Quinoa has a mild, nutty taste so it’s nice to flavor it while it’s cooking. We love my Saffron Almond Rice Pilaf recipe so I used it as a base for creating a quinoa recipe. Be sure and rinse the quinoa thoroughly before cooking it because it has a coating on the seed that can make it taste bitter.

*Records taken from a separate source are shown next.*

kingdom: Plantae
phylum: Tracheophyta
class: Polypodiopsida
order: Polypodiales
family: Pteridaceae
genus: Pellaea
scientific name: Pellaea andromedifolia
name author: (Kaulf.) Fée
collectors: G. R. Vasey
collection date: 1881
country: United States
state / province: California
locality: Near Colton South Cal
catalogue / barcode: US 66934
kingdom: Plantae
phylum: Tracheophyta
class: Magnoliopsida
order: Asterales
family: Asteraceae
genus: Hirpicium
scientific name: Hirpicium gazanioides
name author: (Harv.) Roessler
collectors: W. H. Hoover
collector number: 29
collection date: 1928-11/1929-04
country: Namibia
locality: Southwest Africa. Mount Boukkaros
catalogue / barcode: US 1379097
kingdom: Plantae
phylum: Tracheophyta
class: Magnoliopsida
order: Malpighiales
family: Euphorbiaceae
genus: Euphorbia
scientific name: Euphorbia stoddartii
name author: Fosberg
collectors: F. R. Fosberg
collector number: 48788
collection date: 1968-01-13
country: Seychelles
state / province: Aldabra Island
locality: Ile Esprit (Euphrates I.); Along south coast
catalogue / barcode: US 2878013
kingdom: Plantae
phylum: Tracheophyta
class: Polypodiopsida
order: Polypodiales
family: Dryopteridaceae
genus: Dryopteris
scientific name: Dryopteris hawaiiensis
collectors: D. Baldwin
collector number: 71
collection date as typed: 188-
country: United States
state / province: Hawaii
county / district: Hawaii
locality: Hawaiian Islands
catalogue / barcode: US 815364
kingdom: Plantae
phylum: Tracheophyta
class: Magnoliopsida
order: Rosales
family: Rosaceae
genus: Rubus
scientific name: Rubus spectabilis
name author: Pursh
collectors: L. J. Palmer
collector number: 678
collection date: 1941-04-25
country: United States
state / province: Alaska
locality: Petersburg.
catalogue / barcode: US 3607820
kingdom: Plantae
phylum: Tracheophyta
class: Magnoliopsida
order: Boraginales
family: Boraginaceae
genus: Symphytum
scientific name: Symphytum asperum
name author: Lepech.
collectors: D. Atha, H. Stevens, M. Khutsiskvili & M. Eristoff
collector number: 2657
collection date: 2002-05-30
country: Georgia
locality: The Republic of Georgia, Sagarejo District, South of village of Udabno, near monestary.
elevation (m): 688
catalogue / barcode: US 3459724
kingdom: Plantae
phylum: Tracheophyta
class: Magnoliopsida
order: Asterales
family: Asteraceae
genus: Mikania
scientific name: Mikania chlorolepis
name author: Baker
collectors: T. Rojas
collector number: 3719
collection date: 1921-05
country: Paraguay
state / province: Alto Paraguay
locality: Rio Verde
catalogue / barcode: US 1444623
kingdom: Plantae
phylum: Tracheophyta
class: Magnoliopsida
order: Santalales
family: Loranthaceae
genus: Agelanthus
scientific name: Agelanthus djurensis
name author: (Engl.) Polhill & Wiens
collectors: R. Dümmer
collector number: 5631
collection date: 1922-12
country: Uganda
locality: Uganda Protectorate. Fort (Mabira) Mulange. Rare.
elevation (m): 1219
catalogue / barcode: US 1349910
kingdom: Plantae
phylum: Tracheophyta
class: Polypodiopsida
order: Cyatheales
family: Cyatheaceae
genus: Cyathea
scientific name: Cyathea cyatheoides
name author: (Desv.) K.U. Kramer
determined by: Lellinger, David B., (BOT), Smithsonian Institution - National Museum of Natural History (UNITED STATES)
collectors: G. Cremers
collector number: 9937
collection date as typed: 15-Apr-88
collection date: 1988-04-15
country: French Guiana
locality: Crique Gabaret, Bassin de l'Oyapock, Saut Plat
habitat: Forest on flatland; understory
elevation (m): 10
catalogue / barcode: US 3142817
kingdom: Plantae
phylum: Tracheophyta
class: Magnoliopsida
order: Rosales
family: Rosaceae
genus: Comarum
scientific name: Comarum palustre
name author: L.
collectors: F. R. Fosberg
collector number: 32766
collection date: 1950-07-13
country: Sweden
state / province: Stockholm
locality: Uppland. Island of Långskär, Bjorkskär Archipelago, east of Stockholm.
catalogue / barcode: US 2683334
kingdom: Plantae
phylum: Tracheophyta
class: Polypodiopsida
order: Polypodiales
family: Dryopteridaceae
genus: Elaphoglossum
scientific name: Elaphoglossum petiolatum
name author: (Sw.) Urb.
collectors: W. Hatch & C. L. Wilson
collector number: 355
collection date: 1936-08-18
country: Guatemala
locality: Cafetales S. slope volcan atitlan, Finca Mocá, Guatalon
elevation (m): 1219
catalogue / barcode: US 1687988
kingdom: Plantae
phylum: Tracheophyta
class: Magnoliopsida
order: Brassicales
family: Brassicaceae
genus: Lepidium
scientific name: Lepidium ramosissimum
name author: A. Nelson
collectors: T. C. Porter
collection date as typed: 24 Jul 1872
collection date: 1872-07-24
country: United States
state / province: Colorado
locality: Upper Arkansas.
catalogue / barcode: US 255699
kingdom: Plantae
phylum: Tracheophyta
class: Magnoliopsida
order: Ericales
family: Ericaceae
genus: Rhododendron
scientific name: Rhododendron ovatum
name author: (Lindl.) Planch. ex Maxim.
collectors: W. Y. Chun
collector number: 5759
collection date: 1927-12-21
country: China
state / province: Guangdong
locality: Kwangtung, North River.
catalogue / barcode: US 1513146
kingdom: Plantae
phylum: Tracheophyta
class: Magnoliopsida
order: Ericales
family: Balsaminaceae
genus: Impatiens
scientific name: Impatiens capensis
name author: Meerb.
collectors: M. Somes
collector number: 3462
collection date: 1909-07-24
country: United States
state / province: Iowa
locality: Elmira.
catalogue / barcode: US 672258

It makes a great side dish, or you could stir in some diced, cooked chicken and vegetables and make it a meal.
- 1 tablespoon butter
- 1/2 cup onion, finely chopped
- 1 celery stalk, finely chopped
- 1 1/2 cups quinoa, well rinsed and drained
- 1 14 oz can chicken broth
- 1/4 cup water
- 1/2 teaspoon salt
- 1/2 cup sliced almonds, toasted
- 2 tablespoons chopped fresh parsley
- Add the butter to the pressure cooking pot. Select Saute and when the butter is melted and sizzling, add the chopped onions and celery. Cook, stirring occasionally until vegetables are tender, about 3 to 5 minutes.
- Add quinoa, broth, water and salt to pressure cooking pot. Cover and lock lid in place. Select High Pressure and set timer for 1 minutes. When beep sounds, turn off pressure cooker, wait 5 minutes and then use a Quick Pressure Release to release any remaining pressure.
- When valve drops carefully remove lid, tilting away from you to allow steam to disperse. Fluff with a fork. If all the liquid isn't absorbed, let steam another five minutes. Stir in almonds and fresh parsley, and serve immediately.